Exercise directions - Reproduce all of the data exactly. Images are not to appear in the reply.

********************

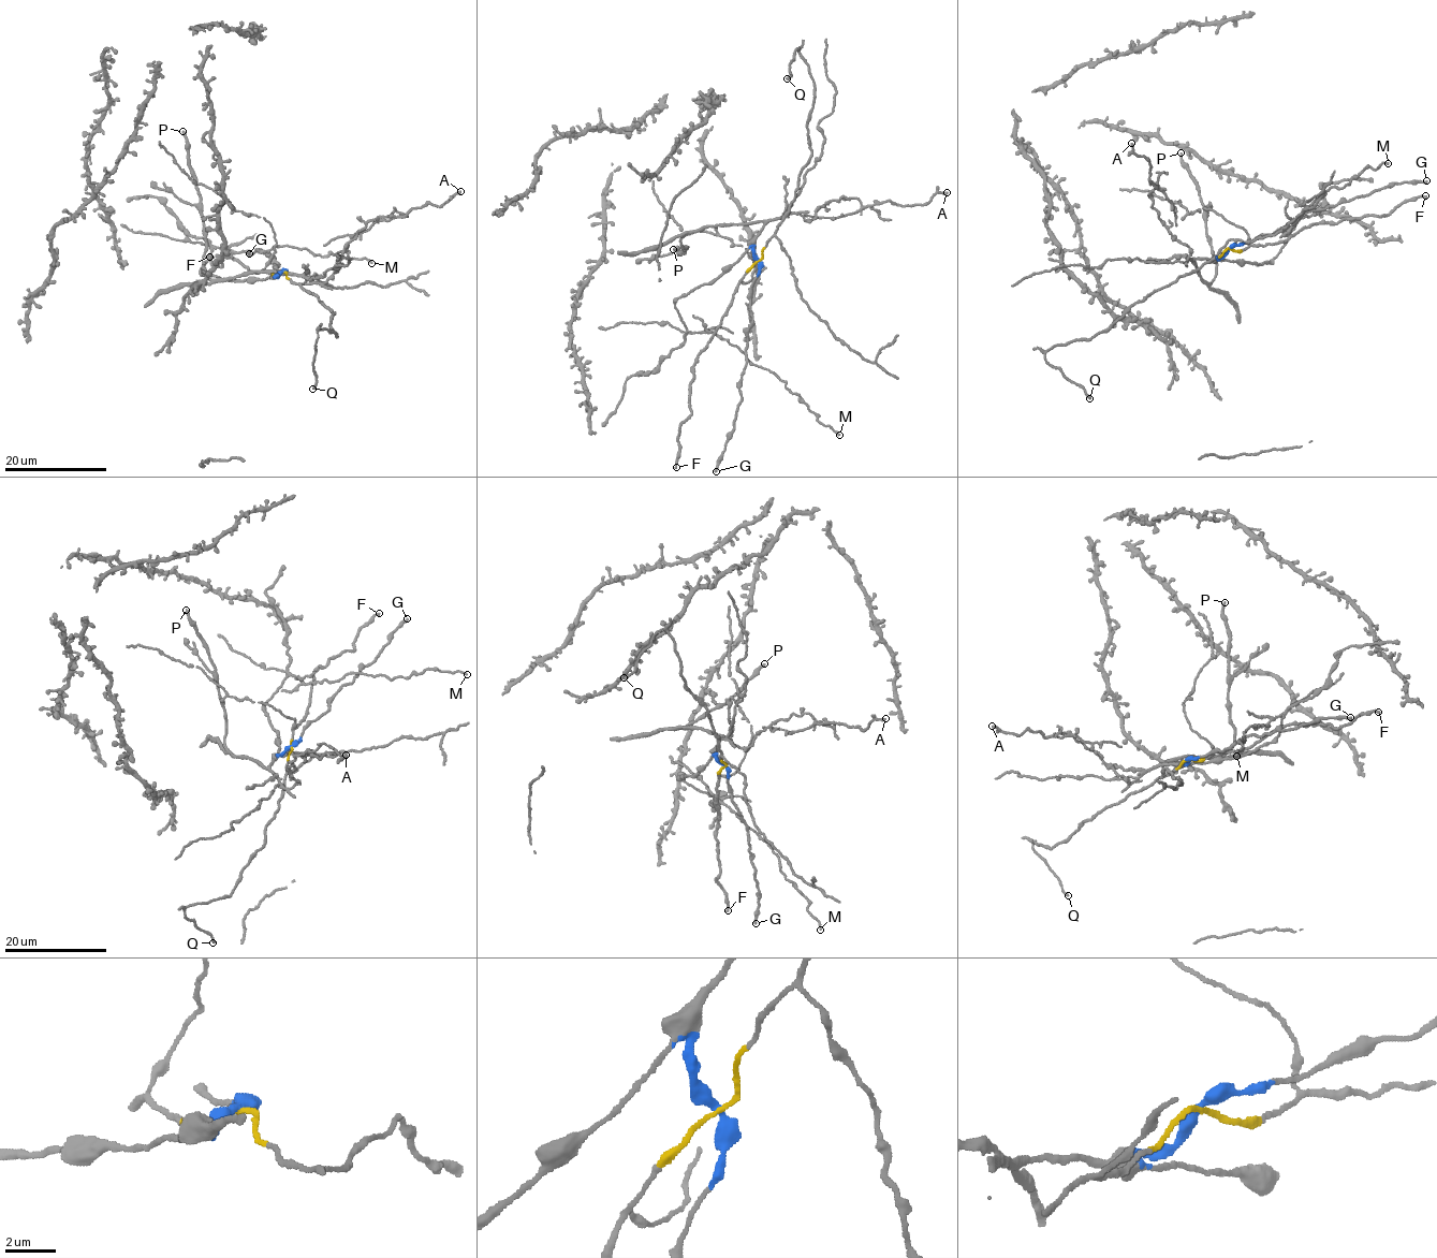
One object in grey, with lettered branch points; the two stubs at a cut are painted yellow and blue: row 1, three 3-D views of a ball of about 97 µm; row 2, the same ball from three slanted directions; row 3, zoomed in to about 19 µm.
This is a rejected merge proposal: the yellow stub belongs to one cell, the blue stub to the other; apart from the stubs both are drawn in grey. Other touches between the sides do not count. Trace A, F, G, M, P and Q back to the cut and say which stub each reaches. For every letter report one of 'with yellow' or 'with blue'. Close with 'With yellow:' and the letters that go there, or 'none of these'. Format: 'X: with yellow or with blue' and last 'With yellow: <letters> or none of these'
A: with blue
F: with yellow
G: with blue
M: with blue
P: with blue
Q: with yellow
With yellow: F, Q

********************

Solution to this task -
One object in grey, with lettered branch points; the two stubs at a cut are painted yellow and blue: row 1, three 3-D views of a ball of about 97 µm; row 2, the same ball from three slanted directions; row 3, zoomed in to about 19 µm.
This is a rejected merge proposal: the yellow stub belongs to one cell, the blue stub to the other; apart from the stubs both are drawn in grey. Other touches between the sides do not count. Trace A, F, G, M, P and Q back to the cut and say which stub each reaches. For every letter report one of 'with yellow' or 'with blue'. Close with 'With yellow:' and the letters that go there, or 'none of these'. Format: 'X: with yellow or with blue' and last 'With yellow: <letters> or none of these'
A: with blue
F: with yellow
G: with blue
M: with blue
P: with blue
Q: with yellow
With yellow: F, Q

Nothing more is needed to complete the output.